Adolescent idiopathic scoliosis may be caused by a disease of the central nervous system, recent studies suggest. Based on this theory, scientists from Fraunhofer Institute for Photonic Microsystems have developed a prototype implant that provides electrostimulation to replace nerve signals either weakened or disabled by disease.

Out of every 100 children and teens, two will suffer from a curvature of the spine known as adolescent scoliosis. While this growth disorder causes lasting deformation, the exact cause of the spinal curvature is unknown (or ‘idiopathic’) in 90 percent of cases. The central nervous system theory of this disease asserts that connections between nerves and muscles are impaired on only one side of the back, explained Dr. Andreas Heinig of the Dresden-based institute. So when the muscles on the healthy side contract, the muscles on the unhealthy side fail to balance the contraction out and this causes the entire spinal column to twist and buckle.

Working with partners in Spain and France, Heinig developed a new method for treating adolescent idiopathic scoliosis based on this well-known theory. Essentially, the research team decided to use electrostimulation to replace nerve signals that have become either lost or too weak to function due to disease. The impulses generated by their device would stimulate deep muscles along the spinal column creating counter-contractions that in turn spur symmetrical growth.

Their prototype device is implanted in the groin region, with specially-designed precision surgical instruments. From the device, eight electrical cables will lead to select spots along the spinal cord where electrodes will stimulate the slack muscles on the neglected side of the body. Several additional electrodes will lead to the healthy side of the body as well to record natural muscle activity and adjust electrostimulation accordingly.

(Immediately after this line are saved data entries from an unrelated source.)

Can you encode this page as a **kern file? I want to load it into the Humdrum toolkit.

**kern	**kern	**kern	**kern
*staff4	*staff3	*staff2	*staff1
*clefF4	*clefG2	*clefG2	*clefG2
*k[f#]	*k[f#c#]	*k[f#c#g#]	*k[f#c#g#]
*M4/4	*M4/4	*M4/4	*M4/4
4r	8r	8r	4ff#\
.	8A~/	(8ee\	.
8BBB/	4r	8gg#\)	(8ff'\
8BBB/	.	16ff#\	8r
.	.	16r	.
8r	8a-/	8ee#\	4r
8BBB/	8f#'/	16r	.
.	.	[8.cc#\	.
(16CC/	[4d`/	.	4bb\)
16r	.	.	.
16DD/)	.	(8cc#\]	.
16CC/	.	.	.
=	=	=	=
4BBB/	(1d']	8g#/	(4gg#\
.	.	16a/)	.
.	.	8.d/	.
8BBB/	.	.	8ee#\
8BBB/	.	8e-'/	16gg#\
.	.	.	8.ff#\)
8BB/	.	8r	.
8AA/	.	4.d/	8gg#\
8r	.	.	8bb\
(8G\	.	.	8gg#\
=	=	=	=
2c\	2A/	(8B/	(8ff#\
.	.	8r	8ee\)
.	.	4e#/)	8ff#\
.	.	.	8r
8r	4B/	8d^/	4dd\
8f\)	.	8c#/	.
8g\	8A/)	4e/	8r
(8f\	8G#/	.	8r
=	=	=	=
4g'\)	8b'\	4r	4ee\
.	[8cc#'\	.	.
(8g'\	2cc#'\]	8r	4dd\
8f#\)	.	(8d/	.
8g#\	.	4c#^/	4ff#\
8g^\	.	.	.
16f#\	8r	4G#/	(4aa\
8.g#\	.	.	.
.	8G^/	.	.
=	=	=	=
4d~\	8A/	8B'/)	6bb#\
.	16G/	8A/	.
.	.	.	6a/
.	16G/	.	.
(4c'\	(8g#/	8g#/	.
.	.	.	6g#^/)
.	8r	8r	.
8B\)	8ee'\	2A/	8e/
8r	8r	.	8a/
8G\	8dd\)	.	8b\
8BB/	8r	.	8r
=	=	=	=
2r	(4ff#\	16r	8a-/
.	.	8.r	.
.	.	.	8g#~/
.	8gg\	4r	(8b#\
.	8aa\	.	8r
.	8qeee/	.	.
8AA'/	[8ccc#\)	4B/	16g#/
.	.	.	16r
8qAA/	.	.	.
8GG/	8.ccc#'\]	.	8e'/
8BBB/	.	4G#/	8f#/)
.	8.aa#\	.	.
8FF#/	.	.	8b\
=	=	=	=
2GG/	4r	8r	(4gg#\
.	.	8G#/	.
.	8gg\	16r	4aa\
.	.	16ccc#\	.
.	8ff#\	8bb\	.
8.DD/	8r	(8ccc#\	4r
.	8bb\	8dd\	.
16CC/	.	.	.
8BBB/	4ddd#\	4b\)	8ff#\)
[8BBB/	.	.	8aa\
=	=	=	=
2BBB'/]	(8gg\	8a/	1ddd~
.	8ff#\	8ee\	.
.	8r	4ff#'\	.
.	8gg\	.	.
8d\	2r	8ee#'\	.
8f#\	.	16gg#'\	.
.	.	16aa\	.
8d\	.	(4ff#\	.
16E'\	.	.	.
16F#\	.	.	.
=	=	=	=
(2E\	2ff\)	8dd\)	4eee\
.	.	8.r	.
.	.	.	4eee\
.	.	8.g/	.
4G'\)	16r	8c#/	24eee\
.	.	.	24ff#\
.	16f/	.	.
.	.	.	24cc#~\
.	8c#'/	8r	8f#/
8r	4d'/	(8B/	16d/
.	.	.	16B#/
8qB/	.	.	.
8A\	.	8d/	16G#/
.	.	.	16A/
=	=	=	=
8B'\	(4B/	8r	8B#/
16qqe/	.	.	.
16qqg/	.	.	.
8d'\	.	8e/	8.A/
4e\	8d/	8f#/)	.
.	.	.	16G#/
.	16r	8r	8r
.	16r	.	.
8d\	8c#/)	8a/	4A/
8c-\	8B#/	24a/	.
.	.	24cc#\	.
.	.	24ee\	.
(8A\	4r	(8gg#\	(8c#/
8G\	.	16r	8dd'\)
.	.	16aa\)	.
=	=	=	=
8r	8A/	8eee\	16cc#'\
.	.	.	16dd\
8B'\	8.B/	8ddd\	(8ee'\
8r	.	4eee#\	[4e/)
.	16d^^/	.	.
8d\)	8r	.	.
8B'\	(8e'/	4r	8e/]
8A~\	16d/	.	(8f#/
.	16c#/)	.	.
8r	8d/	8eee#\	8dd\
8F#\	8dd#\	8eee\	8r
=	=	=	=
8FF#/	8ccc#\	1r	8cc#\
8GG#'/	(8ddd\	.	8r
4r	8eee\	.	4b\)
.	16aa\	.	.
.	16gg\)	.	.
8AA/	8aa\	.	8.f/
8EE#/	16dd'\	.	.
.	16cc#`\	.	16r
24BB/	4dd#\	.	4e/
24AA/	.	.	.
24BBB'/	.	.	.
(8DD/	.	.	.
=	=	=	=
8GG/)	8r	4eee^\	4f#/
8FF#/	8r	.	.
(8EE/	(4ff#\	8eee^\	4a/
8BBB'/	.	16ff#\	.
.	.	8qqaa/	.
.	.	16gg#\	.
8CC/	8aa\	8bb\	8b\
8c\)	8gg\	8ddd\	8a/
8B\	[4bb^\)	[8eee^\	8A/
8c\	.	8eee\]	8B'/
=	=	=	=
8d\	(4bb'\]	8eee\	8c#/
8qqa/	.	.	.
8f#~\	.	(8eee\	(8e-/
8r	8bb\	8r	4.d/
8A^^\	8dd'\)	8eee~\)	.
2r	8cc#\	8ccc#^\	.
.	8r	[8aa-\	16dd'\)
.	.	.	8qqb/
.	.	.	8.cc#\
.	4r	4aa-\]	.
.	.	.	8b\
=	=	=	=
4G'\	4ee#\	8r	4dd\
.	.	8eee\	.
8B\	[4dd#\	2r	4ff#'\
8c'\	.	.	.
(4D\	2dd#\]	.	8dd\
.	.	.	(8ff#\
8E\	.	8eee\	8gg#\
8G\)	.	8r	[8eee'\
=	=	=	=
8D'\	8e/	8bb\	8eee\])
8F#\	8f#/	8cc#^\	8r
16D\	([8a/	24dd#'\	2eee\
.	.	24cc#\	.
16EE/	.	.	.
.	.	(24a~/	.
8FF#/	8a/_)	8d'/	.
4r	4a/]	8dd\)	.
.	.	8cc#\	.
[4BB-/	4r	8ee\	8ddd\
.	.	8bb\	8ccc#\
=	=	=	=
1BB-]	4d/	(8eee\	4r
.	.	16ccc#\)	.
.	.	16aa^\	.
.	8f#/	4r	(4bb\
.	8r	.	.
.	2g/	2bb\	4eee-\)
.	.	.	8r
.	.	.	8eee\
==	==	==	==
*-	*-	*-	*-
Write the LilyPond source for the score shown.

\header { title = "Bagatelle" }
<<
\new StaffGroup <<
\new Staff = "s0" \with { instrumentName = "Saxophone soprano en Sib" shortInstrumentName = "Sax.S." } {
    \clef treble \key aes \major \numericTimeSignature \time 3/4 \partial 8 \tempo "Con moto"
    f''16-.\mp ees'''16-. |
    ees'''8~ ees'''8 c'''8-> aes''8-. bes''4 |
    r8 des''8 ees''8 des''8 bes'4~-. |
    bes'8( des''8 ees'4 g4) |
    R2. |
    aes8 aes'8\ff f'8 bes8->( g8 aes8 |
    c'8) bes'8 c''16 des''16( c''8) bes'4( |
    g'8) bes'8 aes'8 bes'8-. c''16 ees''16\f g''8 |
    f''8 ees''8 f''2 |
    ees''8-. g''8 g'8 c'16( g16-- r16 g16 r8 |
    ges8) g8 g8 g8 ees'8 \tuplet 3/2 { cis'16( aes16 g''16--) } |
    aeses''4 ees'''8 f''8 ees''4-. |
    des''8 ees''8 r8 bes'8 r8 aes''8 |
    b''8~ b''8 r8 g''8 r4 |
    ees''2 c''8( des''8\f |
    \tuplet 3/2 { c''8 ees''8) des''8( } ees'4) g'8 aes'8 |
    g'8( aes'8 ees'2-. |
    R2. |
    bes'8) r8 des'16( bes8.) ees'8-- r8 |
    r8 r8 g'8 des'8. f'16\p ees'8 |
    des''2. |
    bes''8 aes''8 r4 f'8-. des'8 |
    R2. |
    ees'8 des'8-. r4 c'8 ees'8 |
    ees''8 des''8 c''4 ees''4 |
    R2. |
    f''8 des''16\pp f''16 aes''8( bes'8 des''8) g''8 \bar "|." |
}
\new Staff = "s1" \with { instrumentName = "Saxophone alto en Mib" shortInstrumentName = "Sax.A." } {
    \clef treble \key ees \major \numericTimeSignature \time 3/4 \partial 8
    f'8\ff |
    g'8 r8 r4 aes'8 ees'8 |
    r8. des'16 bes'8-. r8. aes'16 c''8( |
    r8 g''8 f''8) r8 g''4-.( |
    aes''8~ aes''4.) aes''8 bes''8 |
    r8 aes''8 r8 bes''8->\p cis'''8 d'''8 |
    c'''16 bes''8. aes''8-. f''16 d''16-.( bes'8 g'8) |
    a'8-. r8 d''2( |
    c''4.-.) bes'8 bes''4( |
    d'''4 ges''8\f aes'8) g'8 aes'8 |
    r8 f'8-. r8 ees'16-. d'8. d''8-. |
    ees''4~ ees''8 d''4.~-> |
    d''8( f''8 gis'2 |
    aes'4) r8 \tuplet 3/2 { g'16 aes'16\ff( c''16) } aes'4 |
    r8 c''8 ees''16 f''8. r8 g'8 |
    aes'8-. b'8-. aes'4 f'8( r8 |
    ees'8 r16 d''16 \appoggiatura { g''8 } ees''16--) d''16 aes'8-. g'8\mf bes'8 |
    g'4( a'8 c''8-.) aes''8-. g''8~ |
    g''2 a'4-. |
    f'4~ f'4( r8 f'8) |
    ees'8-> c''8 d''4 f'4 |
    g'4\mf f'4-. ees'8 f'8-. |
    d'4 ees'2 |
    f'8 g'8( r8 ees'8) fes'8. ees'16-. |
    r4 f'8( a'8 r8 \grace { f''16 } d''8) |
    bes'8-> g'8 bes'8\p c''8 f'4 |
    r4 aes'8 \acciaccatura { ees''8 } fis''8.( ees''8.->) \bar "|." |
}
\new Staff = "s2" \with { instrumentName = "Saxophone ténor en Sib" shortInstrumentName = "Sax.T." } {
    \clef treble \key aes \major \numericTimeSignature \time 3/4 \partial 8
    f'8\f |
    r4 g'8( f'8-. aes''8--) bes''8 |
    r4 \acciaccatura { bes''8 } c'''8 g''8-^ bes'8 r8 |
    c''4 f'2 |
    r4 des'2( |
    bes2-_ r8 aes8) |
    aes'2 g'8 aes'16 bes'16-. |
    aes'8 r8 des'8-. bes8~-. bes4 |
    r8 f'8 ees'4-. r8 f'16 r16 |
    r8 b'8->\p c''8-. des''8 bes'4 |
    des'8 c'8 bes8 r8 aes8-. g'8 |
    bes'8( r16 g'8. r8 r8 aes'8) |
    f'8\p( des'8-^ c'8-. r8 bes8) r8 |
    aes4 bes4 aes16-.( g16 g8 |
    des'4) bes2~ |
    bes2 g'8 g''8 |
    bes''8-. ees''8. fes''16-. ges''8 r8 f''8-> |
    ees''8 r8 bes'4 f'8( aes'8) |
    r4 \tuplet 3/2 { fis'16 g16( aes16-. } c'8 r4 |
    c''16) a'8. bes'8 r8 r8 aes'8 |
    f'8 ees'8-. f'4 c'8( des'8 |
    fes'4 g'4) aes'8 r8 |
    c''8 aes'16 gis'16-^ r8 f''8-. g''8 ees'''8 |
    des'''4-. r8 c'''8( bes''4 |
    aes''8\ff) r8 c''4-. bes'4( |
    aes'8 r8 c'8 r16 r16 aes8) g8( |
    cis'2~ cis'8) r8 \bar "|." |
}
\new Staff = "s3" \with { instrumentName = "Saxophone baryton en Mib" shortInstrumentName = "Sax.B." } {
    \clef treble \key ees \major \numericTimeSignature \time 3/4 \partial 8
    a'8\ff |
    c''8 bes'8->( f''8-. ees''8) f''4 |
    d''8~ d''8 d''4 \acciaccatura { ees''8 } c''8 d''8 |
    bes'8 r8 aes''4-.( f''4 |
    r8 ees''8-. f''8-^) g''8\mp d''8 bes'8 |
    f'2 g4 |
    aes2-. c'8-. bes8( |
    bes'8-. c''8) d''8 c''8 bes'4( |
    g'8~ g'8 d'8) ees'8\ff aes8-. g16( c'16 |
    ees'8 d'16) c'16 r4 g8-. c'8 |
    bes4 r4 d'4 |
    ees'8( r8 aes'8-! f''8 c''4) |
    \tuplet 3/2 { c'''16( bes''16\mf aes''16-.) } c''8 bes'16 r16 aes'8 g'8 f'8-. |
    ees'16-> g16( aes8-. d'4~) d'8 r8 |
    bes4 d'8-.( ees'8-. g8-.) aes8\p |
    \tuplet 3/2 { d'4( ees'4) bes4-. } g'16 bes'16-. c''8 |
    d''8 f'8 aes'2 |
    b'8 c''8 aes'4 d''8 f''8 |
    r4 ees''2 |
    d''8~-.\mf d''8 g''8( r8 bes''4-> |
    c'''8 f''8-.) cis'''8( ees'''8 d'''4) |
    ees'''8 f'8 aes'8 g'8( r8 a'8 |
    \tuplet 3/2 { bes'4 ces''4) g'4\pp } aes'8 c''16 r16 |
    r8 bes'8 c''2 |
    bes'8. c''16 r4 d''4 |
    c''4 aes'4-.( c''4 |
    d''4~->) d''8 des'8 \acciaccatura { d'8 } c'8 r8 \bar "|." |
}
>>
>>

Heinig explained that it takes 50 pulses per second to stimulate the rotator muscles of the spine and, in order to be corrective, these pulses must be delivered over a long period of time. A typical training program, then, would involve six to eight hours of treatment every day with several waves of muscle stimulation separated by at least ten minutes of rest. However, compared to operations that fuse the spine or corsets worn for years, electrostimulation would be preferable to many sufferers since it is both minimally invasive and could offer a lasting correction.

Initial proof-of-concept testing has shown the technology to be sound, with the device seamlessly sending data in both directions and muscle activation working as theorized.

"We have clearly shown that this form of therapy is technically feasible,” Heinig said in a company report. “Now it's up to future clinical studies to demonstrate that the therapy is medically effective and can cure or at least alleviate scoliosis.”